### Extract
::::::::

Stella, I thought your comment about being excited about next years garden was funny. I think most gardeners are that way. I am working hard to see what I can do with a fall garden. At the back of mind, I am already planning for my spring garden figuring out how to maximize space for seed germinating, when to plant the seed, how to insure adequate light is available and adjustable as the plants grow. Whether to plant outside before the last threat of frost or just take my chances and keep some backup seedlings inside just in case. I think the planning and anticipation are more fun than the actual growing.

Ted

User avatar
digitS'
Super Green Thumb
Posts: 3933
Joined: Sun Sep 26, 2010 1:10 pm
Location: ID/WA! border

stella1751 wrote: Steve, I'm in a seed-saving and cutting-propagating mood this year,

. . . They could be part Fish, Super Chile, NuMex Big Jim, or Habanero. I don't know why, but even that prospect makes the project fun for me! Here is is, September, and I am already anxiously awaiting next year's garden, assuming the weather cooperates and I get the seeds I want, that is :)
Thanks for explaining, Stella! Yes, having fun must be, at least, 33.333% of what gardening is all about!

I saved seed from a hybrid banana pepper once and had 4 different types of peppers! Also, saved seed from Thai Hot that was growing with other peppers. The result was tall and short plants, big and small peppers . . . I still save seed from Thai Hot but they are in a separate garden from the others.

What you might find is several really nice peppers, out of a mix. A few generations later, maybe it will be exactly what you had hoped for .

Steve :D

User avatar
stella1751
Greener Thumb
Posts: 1494
Joined: Mon Jul 13, 2009 8:40 am
Location: Wyoming

An article I read, I can't remember which one, said you should have your peppers 1/2 a mile from other peppers to be certain the pollination is precise and that no cross-breeding occurs. That's pretty much impractical for most of us. However, I'm trying to start several of these Hybrid Big Chile II's in the house over the winter. Should my cuttings root and actually put on peppers in the house, I would be 100% certain of their ancestry.

Thanks for sharing your banana pepper experience, Steve. I suspect that growing seeds from a hybrid, especially one exposed to such a wide variety of potential parents, will be quite interesting. To heighten the fun, I have convinced myself that one of this hybrid's parents is a Poblano, one of my favorites. This HBC II plant looks, talks, and walks like a Poblano; it just puts on Anaheim-type Super Peppers instead. If the offspring revert back to one of the parents, I could wind up with Poblanos or a Poblano type, something I would have enjoyed growing anyway.

Then there's the NuMex Big Jims I have growing from seeds given me by a friend. They are, compared to the HBC II, puny, which is odd for this variety. I wonder whether inbreeding or line-breeding in peppers doesn't cause a reduction in size, as it does in other species.

It's all good! I may get Poblanos; I may get peppers that are small but hotter than the parent; I may get peppers that bear no resemblance at all to the parent; and I may get a duplication of the parent. The possibilities are endless. It's like buying one of those grab bags they used to sell during Crazy Daze in the small town I grew up in. You never knew what you might get, diamond or coal.

::::::::

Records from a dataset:
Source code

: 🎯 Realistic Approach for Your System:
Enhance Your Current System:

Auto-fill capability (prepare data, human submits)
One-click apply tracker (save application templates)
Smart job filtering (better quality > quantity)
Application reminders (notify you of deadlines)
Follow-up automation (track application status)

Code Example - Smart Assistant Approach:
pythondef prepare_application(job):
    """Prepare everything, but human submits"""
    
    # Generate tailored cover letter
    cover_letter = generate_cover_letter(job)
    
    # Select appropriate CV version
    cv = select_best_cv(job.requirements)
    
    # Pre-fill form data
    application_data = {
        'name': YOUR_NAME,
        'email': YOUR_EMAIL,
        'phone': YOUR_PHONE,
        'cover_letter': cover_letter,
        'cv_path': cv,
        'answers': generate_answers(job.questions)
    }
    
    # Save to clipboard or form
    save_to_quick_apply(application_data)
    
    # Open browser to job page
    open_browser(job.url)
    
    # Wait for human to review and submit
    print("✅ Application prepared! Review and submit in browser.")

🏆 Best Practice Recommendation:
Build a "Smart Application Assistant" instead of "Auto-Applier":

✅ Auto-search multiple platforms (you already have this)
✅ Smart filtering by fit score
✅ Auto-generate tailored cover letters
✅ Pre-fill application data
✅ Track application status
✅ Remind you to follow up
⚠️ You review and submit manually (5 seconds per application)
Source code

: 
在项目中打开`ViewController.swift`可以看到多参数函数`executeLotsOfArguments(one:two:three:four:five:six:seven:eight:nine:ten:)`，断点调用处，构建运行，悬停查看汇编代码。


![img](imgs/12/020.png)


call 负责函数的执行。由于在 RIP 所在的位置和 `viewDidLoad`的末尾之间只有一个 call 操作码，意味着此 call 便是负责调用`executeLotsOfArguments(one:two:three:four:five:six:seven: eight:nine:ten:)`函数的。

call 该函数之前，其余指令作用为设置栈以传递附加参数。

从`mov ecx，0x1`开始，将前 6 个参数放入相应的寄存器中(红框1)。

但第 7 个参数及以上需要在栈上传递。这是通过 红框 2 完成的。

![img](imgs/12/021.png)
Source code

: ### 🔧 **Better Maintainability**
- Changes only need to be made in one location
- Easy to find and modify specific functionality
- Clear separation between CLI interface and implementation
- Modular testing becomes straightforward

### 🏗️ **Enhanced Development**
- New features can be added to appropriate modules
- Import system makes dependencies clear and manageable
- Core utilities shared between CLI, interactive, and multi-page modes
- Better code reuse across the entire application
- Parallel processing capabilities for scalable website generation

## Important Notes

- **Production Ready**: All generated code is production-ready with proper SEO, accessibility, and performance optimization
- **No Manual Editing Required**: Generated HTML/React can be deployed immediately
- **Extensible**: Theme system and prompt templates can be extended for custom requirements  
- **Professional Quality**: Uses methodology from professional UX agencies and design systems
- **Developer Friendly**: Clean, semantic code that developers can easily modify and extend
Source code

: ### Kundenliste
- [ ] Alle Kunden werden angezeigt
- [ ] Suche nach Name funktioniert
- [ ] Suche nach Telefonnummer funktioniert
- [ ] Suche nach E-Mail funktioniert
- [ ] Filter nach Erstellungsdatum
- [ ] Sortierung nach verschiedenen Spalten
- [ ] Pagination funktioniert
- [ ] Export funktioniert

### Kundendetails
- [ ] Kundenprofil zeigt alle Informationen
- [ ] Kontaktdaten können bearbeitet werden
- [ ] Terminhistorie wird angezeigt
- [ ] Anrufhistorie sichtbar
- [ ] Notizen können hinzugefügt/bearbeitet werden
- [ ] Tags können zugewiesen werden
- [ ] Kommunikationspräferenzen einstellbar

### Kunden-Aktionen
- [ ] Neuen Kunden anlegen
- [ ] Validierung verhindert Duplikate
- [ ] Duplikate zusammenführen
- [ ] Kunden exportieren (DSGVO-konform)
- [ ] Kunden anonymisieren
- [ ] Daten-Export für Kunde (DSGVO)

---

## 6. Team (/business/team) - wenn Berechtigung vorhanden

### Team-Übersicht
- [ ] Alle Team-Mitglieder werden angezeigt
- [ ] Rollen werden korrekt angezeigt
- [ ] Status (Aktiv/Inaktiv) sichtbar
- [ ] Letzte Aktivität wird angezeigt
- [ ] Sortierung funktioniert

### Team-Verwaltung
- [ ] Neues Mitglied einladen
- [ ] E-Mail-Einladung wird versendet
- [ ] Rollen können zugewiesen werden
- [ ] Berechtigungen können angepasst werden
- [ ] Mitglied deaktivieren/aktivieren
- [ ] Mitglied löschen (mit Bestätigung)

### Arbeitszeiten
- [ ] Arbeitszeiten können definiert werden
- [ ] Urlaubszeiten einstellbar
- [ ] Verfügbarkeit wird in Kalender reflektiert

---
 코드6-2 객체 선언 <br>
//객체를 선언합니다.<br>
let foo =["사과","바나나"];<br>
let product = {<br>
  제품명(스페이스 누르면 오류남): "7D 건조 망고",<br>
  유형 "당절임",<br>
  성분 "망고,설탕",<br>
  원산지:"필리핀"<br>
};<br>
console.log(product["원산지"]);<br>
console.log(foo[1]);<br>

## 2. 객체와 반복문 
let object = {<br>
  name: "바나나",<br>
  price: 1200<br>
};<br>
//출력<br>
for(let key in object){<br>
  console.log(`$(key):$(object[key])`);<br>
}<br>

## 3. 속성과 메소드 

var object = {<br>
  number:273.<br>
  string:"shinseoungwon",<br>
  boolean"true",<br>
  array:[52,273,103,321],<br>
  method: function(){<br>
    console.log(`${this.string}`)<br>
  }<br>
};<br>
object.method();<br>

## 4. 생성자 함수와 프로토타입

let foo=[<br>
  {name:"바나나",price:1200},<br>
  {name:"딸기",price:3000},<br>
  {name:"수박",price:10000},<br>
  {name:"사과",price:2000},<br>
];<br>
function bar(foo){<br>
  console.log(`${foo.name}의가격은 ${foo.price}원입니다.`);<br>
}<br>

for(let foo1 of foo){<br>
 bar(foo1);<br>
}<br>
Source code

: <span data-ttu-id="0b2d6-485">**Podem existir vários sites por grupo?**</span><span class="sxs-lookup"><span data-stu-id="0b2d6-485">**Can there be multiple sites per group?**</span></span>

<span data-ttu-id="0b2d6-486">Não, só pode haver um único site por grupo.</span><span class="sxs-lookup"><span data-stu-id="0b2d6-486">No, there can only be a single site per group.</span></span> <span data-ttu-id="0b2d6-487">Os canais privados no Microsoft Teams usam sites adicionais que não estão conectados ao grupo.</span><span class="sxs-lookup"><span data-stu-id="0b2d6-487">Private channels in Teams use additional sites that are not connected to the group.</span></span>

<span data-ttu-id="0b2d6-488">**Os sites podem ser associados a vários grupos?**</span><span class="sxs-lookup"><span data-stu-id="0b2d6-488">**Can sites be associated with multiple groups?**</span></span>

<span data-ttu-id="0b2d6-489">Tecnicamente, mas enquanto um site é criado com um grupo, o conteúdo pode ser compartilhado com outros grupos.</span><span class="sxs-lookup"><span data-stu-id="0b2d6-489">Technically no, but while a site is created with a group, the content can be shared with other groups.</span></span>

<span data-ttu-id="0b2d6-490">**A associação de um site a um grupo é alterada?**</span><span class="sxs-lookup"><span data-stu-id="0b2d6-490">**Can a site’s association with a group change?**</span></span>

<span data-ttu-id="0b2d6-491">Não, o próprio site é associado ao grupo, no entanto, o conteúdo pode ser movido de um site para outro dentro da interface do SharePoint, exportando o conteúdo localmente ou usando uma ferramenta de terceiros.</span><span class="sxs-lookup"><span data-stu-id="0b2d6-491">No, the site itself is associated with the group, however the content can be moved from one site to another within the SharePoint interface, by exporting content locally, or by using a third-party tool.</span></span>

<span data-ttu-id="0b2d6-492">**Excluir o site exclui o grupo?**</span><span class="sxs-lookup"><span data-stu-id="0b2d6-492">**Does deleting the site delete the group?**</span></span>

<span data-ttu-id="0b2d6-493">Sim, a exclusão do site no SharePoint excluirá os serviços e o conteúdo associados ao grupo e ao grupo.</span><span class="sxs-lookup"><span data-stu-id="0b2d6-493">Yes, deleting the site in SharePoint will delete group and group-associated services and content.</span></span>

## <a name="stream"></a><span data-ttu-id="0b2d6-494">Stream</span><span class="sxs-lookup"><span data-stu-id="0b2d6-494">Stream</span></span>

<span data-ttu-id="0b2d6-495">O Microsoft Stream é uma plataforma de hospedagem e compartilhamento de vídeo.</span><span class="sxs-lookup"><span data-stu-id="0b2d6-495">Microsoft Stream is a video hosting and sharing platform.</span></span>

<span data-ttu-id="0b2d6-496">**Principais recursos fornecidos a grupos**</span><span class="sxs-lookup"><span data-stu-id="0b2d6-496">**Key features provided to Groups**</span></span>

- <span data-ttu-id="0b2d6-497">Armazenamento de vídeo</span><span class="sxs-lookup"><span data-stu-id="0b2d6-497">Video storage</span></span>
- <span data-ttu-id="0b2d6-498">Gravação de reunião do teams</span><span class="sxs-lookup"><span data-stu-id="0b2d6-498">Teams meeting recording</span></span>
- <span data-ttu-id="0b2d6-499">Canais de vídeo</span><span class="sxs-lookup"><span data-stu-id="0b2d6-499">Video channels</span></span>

::::::::

### Prompt A
Answer these from the gardening thread:
(i) How many different types of peppers came from the saved seed of a hybrid banana pepper?
(ii) According to the article Stella read, how far should peppers be from other peppers?
(iii) Which pepper has Stella convinced herself is one of the hybrid's parents?
### Prompt B
Render this sentence from the gardening thread in Spanish: "I think the planning and anticipation are more fun than the actual growing."
### Prompt C
Echo the stretch of the gardening thread from "Then there's the" through "diamond or coal.", unchanged.

### Output A
(i) 4
(ii) 1/2 a mile
(iii) Poblano

### Output B
Creo que la planificación y la anticipación son más divertidas que el cultivo en sí.

### Output C
Then there's the NuMex Big Jims I have growing from seeds given me by a friend. They are, compared to the HBC II, puny, which is odd for this variety. I wonder whether inbreeding or line-breeding in peppers doesn't cause a reduction in size, as it does in other species.

It's all good! I may get Poblanos; I may get peppers that are small but hotter than the parent; I may get peppers that bear no resemblance at all to the parent; and I may get a duplication of the parent. The possibilities are endless. It's like buying one of those grab bags they used to sell during Crazy Daze in the small town I grew up in. You never knew what you might get, diamond or coal.